Though the virtual event became heated at times, the preliminary vote hearing is typically a more lively affair, with tenant advocates crowding into the Great Hall at Cooper Union to cheer or denounce the board’s actions.

Landlords groups had called for the board’s meetings to be postponed during the pandemic, while the mayor had pushed for cancellation of the board’s meetings and an automatic rent freeze. Neither came to fruition, though Mayor Bill de Blasio still called on the board to forgo increases.

The board has held its meetings and hearings remotely over the past few weeks, a process that some have criticized for potentially excluding tenants who don’t have access to the necessary technology to participate.
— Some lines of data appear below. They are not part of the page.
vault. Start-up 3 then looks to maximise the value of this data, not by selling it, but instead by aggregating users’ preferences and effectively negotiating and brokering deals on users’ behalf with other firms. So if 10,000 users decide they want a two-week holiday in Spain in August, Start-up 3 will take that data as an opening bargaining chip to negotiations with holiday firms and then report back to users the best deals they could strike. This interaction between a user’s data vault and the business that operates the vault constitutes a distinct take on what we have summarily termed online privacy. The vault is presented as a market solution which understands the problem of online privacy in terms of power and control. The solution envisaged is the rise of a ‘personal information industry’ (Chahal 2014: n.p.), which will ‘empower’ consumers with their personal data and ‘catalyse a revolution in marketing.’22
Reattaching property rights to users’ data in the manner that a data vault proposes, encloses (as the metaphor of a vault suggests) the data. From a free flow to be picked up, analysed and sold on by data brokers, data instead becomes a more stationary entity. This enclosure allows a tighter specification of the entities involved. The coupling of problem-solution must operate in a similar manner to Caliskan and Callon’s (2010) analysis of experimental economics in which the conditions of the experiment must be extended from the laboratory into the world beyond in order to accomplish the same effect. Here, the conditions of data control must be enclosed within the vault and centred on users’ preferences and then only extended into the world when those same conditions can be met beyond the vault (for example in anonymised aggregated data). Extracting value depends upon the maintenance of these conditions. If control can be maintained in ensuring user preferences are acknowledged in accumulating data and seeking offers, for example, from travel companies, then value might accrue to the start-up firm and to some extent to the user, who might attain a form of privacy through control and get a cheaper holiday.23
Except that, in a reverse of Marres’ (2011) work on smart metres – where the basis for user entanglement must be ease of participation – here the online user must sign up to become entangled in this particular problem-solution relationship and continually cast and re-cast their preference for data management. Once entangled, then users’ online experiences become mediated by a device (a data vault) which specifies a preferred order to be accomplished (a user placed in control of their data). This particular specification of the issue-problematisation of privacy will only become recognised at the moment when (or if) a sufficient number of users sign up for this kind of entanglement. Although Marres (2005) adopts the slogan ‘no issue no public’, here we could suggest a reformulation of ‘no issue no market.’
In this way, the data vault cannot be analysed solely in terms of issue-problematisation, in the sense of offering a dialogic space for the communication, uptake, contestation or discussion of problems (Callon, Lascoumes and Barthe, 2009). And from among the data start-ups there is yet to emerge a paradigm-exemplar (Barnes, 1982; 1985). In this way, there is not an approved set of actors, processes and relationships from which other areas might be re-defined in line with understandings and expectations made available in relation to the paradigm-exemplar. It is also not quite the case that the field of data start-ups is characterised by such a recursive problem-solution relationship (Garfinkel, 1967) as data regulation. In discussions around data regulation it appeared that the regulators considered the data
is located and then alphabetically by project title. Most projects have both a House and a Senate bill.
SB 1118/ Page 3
During early hearings, real estate groups had asked for a rent increase above 2 percent. On Tuesday, the Rent Stabilization Association called for a 2.5 percent to 4.5 percent increase on one-year increases and a 3.5 percent to 5.5 percent increase for two-year leases.

In its own reports, the board projected that increases of 2.5 percent and 3.5 percent for one-year leases and 3.3 percent to 6.75 percent for two-year leases would be needed to maintain net operating income for landlords of rent-stabilized buildings.

According to one of the board’s reports, net operating income declined by 0.6 percent from 2017 to 2018 to $535 monthly per apartment, the first drop since 2003.

The board has approved a rent freeze on one-year leases twice during de Blasio’s tenure, in 2015 and 2016. Last year, the board approved a 1.5 percent increase for one-year leases and a 2.5 percent hike for two-year leases.